Posted some pics of this on facebook a while back, but went back the other day to meet the installer who was finally putting up the new crown moldings (been delay after delay with this one as we waited for the new appliances to arrive). This is the first kitchen i've had to make custom appliance panels for (refrigerator and dishwasher), and they turned out pretty sweet looking if I do say so myself! We raised the box above the refrigerator so they could install the new one, and changed the crown from a single-layer 1/4 radius to a 3 layer bullnose.

These are the before pictures:


----------



## Rcon (Nov 19, 2009)

These are the afters (not all the crown was finished being installed when I took these)


----------



## PatsPainting (Mar 4, 2010)

Incredible as always. 

Pat


----------



## StripandCaulk (Dec 30, 2011)

Alec,

What products did you use for the finish? MLC?

Looks Great!


----------



## kdpaint (Aug 14, 2010)

Wow! Elegant. Great work.


----------



## Wolfgang (Nov 16, 2008)

Now that just blows me away. Fantastic!


----------



## Rcon (Nov 19, 2009)

StripandCaulk said:


> What products did you use for the finish? MLC?

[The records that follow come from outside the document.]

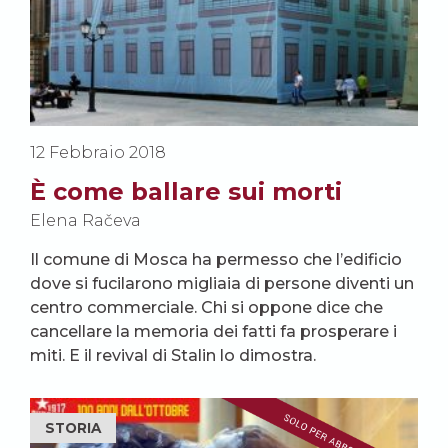
12 Febbraio 2018
È come ballare sui morti
Elena Račeva
Il comune di Mosca ha permesso che l’edificio
dove si fucilarono migliaia di persone diventi un
centro commerciale. Chi si oppone dice che
cancellare la memoria dei fatti fa prosperare i
miti. E il revival di Stalin lo dimostra.
STORIA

You bet! Clawlock, Envirovar and Rich Cherry Woodsong II.


----------



## nEighter (Nov 14, 2008)

I would like to know how to do this. I constantly see finished like this in all the upper homes, am asked how it is done.. I tell them I can tell they how their house is framed.. but don't have a clue what they have used. I want all my wood work done in this manner.

Nice job Bud!


----------



## Rbriggs82 (Jul 9, 2012)

That is awesome!


----------



## Rbriggs82 (Jul 9, 2012)

That looks insane! Nice work.


----------



## Rbriggs82 (Jul 9, 2012)

I didn't mean to write 2 things, guess I got a little excited lol


----------



## Workaholic (Apr 17, 2007)

Awesome Alec.:notworthy:


----------



## Wolfgang (Nov 16, 2008)

I did a Grand piano for a client that was the black cherry rub through. The wood was completely stripped down, hit with a red alcohol dye and then dry-brushed black stain over it. 6 double coats of high gloss pre-cat and it looked fantastic. Got to do part of it again about 2 weeks later. Movers dropped it in the house entry way.

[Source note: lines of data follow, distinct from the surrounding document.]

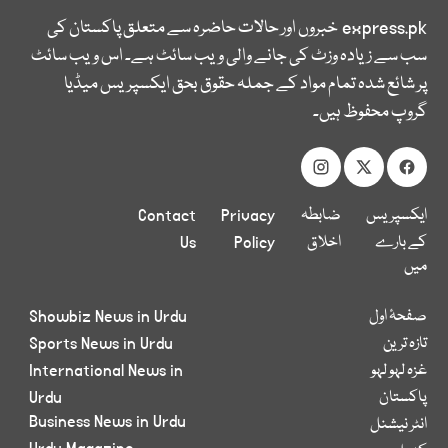
express.pk
خبروں اور حالات حاضرہ سے متعلق پاکستان کی
سب سے زیادہ وزٹ کی جانے والی ویب سائٹ ہے۔ اس ویب سائٹ
پر شائع شدہ تمام مواد کے جملہ حقوق بحق ایکسپریس میڈیا
گروپ محفوظ ہیں۔
ایکسپریس
ضابطہ
Privacy
Contact
کے بارے
اخلاق
Policy
Us
میں
صفحۂ اول
Showbiz News in Urdu
تازہ ترین
Sports News in Urdu
غزہ لہو لہو
International News in
پاکستان
Urdu
Business News in Urdu
انٹر نیشنل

Have to say though, that is one of the nicest transformations I've seen when it comes to kitchen cabinets. Wish the pics showed more of the red coming through.


----------



## scottjr (Jan 14, 2012)

Looks awesome!!!


----------



## mudbone (Dec 26, 2011)

Black Beauty!:thumbsup:


----------



## Paint and Hammer (Feb 26, 2008)

Top Canadian Work!! :thumbsup:


----------